§ Objective: Turn the lines from the one containing "family: Lygaeidae" up to and including the one containing "scientific name: Epigaea repens" into a Markdown table with two columns: Row, which numbers each row, and Line, which holds the line itself. Leave out any blank lines.

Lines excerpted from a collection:
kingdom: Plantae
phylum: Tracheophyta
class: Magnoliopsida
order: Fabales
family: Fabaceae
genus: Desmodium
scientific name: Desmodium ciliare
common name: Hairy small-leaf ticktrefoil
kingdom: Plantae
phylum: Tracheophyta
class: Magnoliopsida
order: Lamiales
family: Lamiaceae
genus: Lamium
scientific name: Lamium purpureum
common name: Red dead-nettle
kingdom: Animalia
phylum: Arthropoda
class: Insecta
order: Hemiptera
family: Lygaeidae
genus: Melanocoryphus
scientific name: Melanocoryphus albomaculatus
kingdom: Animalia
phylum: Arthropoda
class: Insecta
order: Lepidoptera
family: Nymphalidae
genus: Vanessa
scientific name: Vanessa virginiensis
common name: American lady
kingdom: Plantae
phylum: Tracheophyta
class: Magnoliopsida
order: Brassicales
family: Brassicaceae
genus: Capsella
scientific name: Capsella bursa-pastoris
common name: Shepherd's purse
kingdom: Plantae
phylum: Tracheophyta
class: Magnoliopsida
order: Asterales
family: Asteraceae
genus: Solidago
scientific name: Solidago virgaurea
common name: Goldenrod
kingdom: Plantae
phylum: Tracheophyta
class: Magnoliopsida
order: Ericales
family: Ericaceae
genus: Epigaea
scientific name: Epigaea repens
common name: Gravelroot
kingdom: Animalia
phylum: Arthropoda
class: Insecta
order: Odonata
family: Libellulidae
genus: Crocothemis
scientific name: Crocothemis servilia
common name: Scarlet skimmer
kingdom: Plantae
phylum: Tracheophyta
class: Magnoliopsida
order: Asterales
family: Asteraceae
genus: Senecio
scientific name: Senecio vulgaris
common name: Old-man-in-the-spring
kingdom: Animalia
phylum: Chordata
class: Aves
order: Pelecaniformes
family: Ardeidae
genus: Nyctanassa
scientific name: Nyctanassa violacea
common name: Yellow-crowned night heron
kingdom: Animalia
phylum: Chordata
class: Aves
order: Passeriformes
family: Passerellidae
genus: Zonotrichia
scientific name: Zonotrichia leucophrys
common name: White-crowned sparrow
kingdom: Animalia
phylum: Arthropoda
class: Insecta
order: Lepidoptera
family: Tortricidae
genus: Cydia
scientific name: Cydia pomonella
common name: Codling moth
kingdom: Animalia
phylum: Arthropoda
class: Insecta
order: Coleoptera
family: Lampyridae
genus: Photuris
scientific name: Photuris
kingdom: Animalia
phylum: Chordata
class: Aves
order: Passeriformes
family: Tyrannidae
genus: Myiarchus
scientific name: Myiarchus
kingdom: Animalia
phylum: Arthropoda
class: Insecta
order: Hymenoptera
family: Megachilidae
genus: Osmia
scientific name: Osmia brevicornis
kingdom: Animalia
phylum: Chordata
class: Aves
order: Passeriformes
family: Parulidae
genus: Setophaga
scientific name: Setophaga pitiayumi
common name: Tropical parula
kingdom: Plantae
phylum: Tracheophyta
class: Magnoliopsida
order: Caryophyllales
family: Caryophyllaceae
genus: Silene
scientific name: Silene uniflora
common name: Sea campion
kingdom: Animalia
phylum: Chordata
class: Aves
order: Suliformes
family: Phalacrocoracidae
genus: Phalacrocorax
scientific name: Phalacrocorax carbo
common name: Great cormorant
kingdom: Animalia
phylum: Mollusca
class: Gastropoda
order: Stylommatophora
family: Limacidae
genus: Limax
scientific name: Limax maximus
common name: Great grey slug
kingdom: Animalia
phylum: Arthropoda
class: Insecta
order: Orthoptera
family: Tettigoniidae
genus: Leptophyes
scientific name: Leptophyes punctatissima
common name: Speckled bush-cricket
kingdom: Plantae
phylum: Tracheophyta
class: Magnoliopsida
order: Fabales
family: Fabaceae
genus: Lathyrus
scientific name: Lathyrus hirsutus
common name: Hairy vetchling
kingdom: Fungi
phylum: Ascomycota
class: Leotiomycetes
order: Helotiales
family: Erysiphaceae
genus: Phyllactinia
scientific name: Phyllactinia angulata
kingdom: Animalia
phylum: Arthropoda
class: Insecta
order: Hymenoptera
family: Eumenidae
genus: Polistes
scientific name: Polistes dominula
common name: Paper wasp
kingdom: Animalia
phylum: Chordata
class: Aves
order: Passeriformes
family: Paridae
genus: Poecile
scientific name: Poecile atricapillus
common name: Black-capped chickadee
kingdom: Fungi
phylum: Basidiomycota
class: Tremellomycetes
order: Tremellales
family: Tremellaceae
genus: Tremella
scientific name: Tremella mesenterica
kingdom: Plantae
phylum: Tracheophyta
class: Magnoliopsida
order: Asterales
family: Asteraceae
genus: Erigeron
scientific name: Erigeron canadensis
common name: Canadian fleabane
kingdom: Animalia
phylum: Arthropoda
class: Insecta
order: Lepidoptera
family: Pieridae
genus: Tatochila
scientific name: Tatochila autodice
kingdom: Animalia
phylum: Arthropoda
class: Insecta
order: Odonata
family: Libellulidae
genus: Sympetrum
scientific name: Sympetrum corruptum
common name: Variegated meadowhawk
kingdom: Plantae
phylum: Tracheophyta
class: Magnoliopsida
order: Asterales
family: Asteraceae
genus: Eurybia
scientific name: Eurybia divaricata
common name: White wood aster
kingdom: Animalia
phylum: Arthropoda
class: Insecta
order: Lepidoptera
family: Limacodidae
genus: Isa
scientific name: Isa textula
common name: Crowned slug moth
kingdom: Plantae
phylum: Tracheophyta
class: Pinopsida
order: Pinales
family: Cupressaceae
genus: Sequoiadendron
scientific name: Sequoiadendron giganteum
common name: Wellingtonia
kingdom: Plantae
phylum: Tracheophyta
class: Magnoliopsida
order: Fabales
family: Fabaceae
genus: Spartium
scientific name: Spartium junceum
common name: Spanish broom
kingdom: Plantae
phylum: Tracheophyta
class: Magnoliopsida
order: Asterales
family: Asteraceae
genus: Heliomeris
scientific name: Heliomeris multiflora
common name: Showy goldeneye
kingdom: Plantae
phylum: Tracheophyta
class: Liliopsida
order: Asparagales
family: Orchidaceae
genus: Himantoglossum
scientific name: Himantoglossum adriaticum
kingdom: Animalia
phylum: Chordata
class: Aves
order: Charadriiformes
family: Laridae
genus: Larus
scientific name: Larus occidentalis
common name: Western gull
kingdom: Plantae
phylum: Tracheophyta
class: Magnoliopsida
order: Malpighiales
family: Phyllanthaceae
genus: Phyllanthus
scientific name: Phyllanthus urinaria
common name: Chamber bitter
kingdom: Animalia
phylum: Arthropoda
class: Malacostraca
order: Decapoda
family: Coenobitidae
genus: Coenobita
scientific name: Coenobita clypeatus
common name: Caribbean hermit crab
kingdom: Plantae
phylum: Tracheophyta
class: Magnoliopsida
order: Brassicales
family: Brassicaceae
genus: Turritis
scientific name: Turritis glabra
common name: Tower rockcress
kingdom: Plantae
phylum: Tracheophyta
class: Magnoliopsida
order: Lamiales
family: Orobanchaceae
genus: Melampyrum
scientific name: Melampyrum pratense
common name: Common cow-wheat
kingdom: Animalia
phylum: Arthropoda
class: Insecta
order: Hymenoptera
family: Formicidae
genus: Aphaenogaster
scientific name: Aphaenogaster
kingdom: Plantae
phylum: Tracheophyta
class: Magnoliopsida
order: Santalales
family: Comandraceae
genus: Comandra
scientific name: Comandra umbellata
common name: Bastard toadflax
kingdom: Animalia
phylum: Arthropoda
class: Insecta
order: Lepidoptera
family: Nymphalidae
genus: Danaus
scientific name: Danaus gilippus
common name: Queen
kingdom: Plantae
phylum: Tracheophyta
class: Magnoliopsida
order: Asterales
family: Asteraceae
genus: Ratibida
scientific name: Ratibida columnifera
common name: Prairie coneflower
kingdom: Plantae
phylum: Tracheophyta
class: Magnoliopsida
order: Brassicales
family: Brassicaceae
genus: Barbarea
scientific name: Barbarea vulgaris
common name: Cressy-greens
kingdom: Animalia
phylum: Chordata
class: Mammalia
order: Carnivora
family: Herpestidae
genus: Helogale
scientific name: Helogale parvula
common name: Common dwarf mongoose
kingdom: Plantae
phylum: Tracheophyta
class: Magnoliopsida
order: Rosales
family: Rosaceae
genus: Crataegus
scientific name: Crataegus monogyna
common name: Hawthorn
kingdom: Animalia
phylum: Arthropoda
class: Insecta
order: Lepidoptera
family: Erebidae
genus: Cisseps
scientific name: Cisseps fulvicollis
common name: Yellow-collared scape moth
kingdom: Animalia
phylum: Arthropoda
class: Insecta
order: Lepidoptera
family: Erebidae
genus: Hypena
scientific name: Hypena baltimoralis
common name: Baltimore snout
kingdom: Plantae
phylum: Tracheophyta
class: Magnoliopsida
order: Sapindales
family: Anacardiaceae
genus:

§ Worked answer:
| Row | Line |
|---|---|
| 1 | family: Lygaeidae |
| 2 | genus: Melanocoryphus |
| 3 | scientific name: Melanocoryphus albomaculatus |
| 4 | kingdom: Animalia |
| 5 | phylum: Arthropoda |
| 6 | class: Insecta |
| 7 | order: Lepidoptera |
| 8 | family: Nymphalidae |
| 9 | genus: Vanessa |
| 10 | scientific name: Vanessa virginiensis |
| 11 | common name: American lady |
| 12 | kingdom: Plantae |
| 13 | phylum: Tracheophyta |
| 14 | class: Magnoliopsida |
| 15 | order: Brassicales |
| 16 | family: Brassicaceae |
| 17 | genus: Capsella |
| 18 | scientific name: Capsella bursa-pastoris |
| 19 | common name: Shepherd's purse |
| 20 | kingdom: Plantae |
| 21 | phylum: Tracheophyta |
| 22 | class: Magnoliopsida |
| 23 | order: Asterales |
| 24 | family: Asteraceae |
| 25 | genus: Solidago |
| 26 | scientific name: Solidago virgaurea |
| 27 | common name: Goldenrod |
| 28 | kingdom: Plantae |
| 29 | phylum: Tracheophyta |
| 30 | class: Magnoliopsida |
| 31 | order: Ericales |
| 32 | family: Ericaceae |
| 33 | genus: Epigaea |
| 34 | scientific name: Epigaea repens |